The trouble started when the HR lady (we’ll just call her HR) told me that the company policy stated that I had to use up all of my paid time off before I could use any unpaid time (including FMLA). This includes three weeks of paid vacation (that replenished on January 1) which I waited six years to finally accumulate. When I heard that, it made me nervous … I was potentially looking at a situation where I used vacation time and FMLA time all at once and then had no time off for an entire year. With two babies, that wasn’t a scenario I wanted.

When you’re expecting children, especially your first, you worry about everything. What if one of them was born with some kind of chronic illness, an illness that would require me to have time off at some point later in the year? Some of this was just bad luck. If the babies had been born in December, I would have already used my paid time off and it would have replenished with the new year. Until the family leave situation gets better, a piece of advice—conceive your children early in the calendar year.

We spoke to a labor attorney we knew through my wife’s job. He told me that FMLA was effective for a year and that I could use it intermittently as I saw fit. That calmed my nerves and I felt like things would settle, but I was wrong. The company used increasingly nonsensical (and likely illegal) rationales for why I absolutely could not do anything with my time off except use an entire year’s worth at once. The situation kept escalating and I had a harder time keeping my cool. I referred to company policies with words like “sadistic” and “despicable.” When they had the temerity to claim I worked for a “family-oriented company,” I made a joke about the Manson family, which likely dug me in deeper.
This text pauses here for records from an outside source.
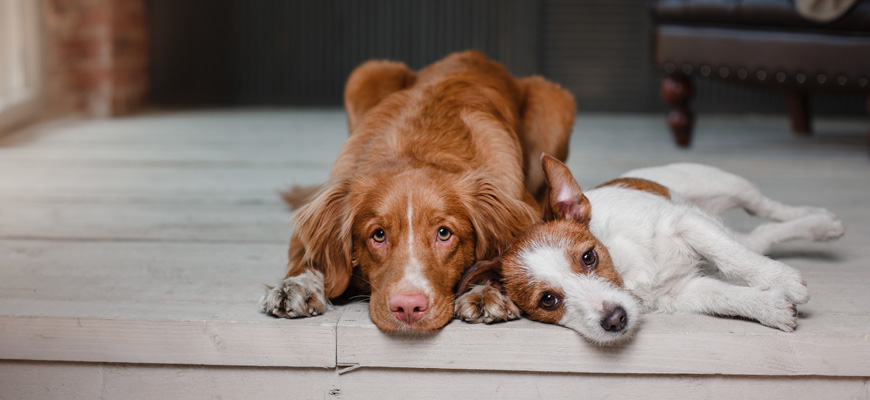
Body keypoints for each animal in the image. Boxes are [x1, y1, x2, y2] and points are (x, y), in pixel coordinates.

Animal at [266, 50, 580, 332]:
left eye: (444, 233)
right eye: (378, 235)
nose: (407, 307)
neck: (418, 146)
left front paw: (485, 290)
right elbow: (304, 255)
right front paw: (296, 285)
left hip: (555, 103)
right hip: (366, 75)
Just when it seemed the whole thing might go to court, our attorney informed us the company had given up. What we suspect happened is that, at some point, the matter was brought to the attention of the company’s lawyer, who advised them to stop before they got themselves sued for FMLA retaliation. So that was the end of it. The boys were born and I took six weeks off, knowing I could take more off later if I needed to. But when I did go back to work, things weren’t the same. I was disengaged and resentful. HR asked to see photos of the kids like nothing had happened. When we were getting to the end of my wife’s leave (which was longer and administered without any drama—she works at a church), we began to look into daycare costs. The projected annual cost of daycare for two babies was several thousand dollars more than my annual salary. In other words, someone had to stop working and I was happy to volunteer.

Eventually, I looked for other work. I’ve had part-time stuff that comes and goes, nothing lasting. Some of that is bad luck, but some of it is also fear. I worked six years at poverty-level wages and when I needed my employers to help me out, this is what happened. It makes me reluctant to make that sort of commitment to a company again, even though we don’t intend on having any more kids. They hold us in such low regard and yet we’re supposed to make huge sacrifices for them. Something is just off about the whole arrangement between employees and employers in the USA, with this issue being only one example.

I don’t know what will happen to me career-wise, but I don’t regret choosing what was best for my family.